Published October 31st, 2018
Plenty of money and plenty of nastiness define MOFD board races
By Nick Marnell
The 2018 election for the directorships of three Moraga-Orinda Fire District divisions features not only the most expensive district campaigns ever run but also lays claim to the nastiest, with the degree of campaign vitriol rarely seen in the 21-year history of the district.
According to the Contra Costa County Elections Division, through the third week of October candidates Greg Baitx, Steve Danziger and Michael Donner have received more than $26,000 in campaign contributions, with $1,000 for each coming from the local firefighters union and $21,000 from the California Firefighters Political Action Committee in Sacramento - $8,000 for Danziger, $7,000 for Donner and $6,000 for Baitx.

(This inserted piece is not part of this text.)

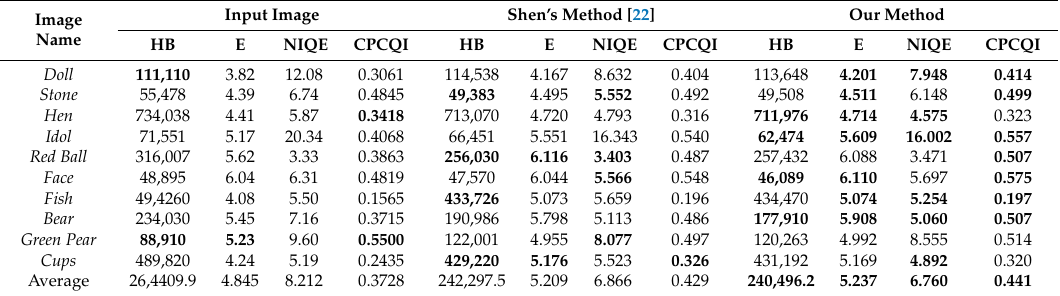
Table 6. Numerical Comparison among Input, HDR using Shen’s method, and Proposed Method.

Candidates Nathan Bell, Red Smith and Lucy Talbot have raised more than $13,000 through loans and contributions, mostly from individuals, including current MOFD board member Craig Jorgens and Orinda firebrand Steve Cohn. The three candidates' individual totals fall within $800 of each other. Division 3 incumbent Steve Anderson reports no campaign contributions. (Full disclosure: this media outlet has benefitted from the campaign spending.)
The ads themselves are fairly straightforward, but the vitriol stems from the 21st century version of the old town hall: social media. Many of the social media comments denounced the union-backed candidates, who were pegged as out to take over MOFD in order to spend more of the district budget on firefighter salaries. The concept of union-backed candidates, or firefighters themselves, sitting on the board was blasted as a major conflict of interest.
Comments bashing the non-union-backed candidates painted them as uninformed and dispassionate. They were skewered as investment managers who intended to put public employees in their place and treat them as nothing more than an investment portfolio, and were labeled as clueless of the firefighting profession.
For their part, the local firefighters have avoided the negativity. "We're staying above the fray and we refuse to disparage our opponents," said Capt. Lucas Lambert, MOFD union representative. "Our mission remains the same: the dedication to serve the community and the public."
But if this local race follows the pattern of major national and regional elections, with a week to go and three of the five MOFD board seats up for election, the best - or worst - may be yet to come.